Serious hypoglycemia linked to progression of CAC only in standard therapy group of VA Diabetes Trial
MONDAY, Jan. 25, 2016 (HealthDay News) — In the Veterans Affairs Diabetes Trial, hypoglycemia was associated with coronary artery calcium (CAC) progression only in the standard therapy group (versus intensive therapy), according to research published online Jan. 19 in Diabetes Care.
Aramesh Saremi, M.D., from the Phoenix VA Health Care System, and colleagues examined the correlation between serious hypoglycemia (severe episodes with loss of consciousness or requiring assistance, or documented glucose <50 mg/dL) and progression of atherosclerosis. The correlation was assessed in 197 participants in a substudy of the Veterans Affairs Diabetes Trial.

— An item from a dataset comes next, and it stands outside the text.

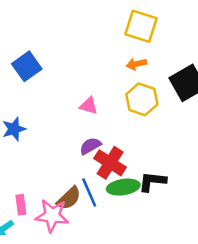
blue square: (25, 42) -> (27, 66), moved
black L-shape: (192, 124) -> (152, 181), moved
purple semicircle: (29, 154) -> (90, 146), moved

The researcher found that 97 patients reported severe hypoglycemia or glucose <50 mg/dL (23 and 74 patients, respectively) during an average follow-up of 4.5 years between computed tomography scans. Serious hypoglycemia occurred more often in the intensive therapy versus the standard treatment group (74 versus 21 percent; P < 0.01). In the entire cohort there was no correlation between serious hypoglycemia with progression of CAC, but there was a significant interaction between serious hypoglycemia and treatment (P < 0.01). CAC progression was about 50 percent greater for participants with serious hypoglycemia in the standard therapy group, but not in the intensive therapy group, compared to those without serious hypoglycemia (median, 11.15 versus 5.4 mm³; P = 0.02).
“Despite a higher frequency of serious hypoglycemia in the intensive therapy group, serious hypoglycemia was associated with progression of CAC in only the standard therapy group,” the authors write.